Nearly 150 days after the ferocious attack, an exterior window with fracture marks and fissures still marks where a mob attempted to break into the Senate.
Within the chamber, a $1.9 billion Capitol security bill awaits Senators when they return from recess next week.
The measure appropriates funds to further reinforce the building, and among other enhancements, creates a quick reaction contingent of the National Guard to aid Capitol Police.
Yet the largest step towards returning the center of the capital to normalcy, removing an 8-ft. high perimeter fence, is inextricably tied with the hardening of the building itself, Retired Maj. Gen. Errol R. Schwartz said.
“I linked the replacement of windows and doors to the removal of the inner fence,” Schwartz emphasized during a panel discussion Tuesday.
“We wanted all of the windows and doors to meet the standards that cannot be penetrated. I gave that my highest priority.”
Schwartz spoke during a Capitol security round-table held by D.C. Rep. Eleanor Holmes Norton. During the discussion, the 41-year military veteran revealed the Capitol has no night vision surveillance cameras, and the technology monitoring the building is in dire need of modernization.
Schwartz, who served on Retired Lt. Gen. Russel Honoré’s Capitol security task force, said the Architect of the Capitol currently has a contract to carry out the building’s structural strengthening.
“They will have to enhance the contract to encompass the additional windows and doors that were damaged,” Schwartz said.
The retired general did not provide a time frame for the efforts.

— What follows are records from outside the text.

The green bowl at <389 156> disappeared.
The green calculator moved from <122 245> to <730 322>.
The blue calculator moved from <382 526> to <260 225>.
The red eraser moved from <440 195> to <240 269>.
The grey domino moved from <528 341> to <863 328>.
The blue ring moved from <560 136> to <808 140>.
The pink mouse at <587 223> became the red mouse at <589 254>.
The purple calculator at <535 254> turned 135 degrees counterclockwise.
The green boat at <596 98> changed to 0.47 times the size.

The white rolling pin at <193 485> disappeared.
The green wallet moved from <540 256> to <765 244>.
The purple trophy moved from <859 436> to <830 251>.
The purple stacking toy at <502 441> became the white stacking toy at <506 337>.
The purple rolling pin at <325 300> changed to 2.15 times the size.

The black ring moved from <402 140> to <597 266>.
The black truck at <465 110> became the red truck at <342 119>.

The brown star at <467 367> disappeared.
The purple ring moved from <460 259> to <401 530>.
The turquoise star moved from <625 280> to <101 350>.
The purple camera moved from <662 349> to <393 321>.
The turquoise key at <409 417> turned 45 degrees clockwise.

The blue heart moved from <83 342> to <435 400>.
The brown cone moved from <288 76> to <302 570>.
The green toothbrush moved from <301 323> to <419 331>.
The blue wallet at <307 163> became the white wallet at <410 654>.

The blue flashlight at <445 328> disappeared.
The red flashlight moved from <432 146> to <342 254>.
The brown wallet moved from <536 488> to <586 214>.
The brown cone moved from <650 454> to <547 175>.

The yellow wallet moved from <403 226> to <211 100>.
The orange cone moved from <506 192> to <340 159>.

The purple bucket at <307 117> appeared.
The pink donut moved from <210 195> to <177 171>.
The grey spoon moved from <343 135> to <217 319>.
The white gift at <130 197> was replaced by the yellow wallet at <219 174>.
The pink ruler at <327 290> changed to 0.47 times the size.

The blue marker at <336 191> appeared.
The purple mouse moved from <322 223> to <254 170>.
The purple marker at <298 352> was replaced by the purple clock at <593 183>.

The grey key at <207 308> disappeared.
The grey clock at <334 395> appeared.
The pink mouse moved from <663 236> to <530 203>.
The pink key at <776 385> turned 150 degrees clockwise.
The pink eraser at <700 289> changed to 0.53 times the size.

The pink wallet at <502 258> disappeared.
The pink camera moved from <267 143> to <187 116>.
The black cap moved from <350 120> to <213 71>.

Other experts on the Norton round-table rejected a bipartisan point of consensus – that an underground, retractable fence, could solve the once unthinkable security situation laid bare by the insurrection.
“In terms of a very lengthy retractable fence, I don’t know of any such fence in existence,” said Anne D. Neal Petri, president of the National Association for Olmsted Parks. “And I think there would be real questions of its operability.”
“I would hope that we would continue to explore alternatives to retractable fences,” Petri offered.
The panel consisted of architectural, historic, and security experts, who outlined their visions of what the area around the Capitol could become.
Thomas Vonier, president of the International Union of Architects, invoked the evolution of the White House grounds and Lafayette Square as a possible future template for the Capitol.
The stretch of Pennsylvania Avenue in front of the White House closed after the Oklahoma City bombing in 1995, thus linking Lafayette to a new and strictly pedestrian space.
“First, the change has increased the security of the White House,” Vonier said. “But second, it has created a better amenity than existed before.”
Vonier suggested permanently closing stretches of Constitution and Independence Avenues bordering the Capitol, in order to limit vehicle traffic, and allowing the roads to be sealed off from crowds during an emergency.
Around the White House, Washington Monument, and Martin Luther King, Jr. Memorial, there are only a few pedestrian entry points, which can be closed off by law enforcement, Vonier noted.
“This very approach… That you could examine portals and ways that pedestrians enter that area, is one that I think could be easily applied to the entire Capitol,” he said.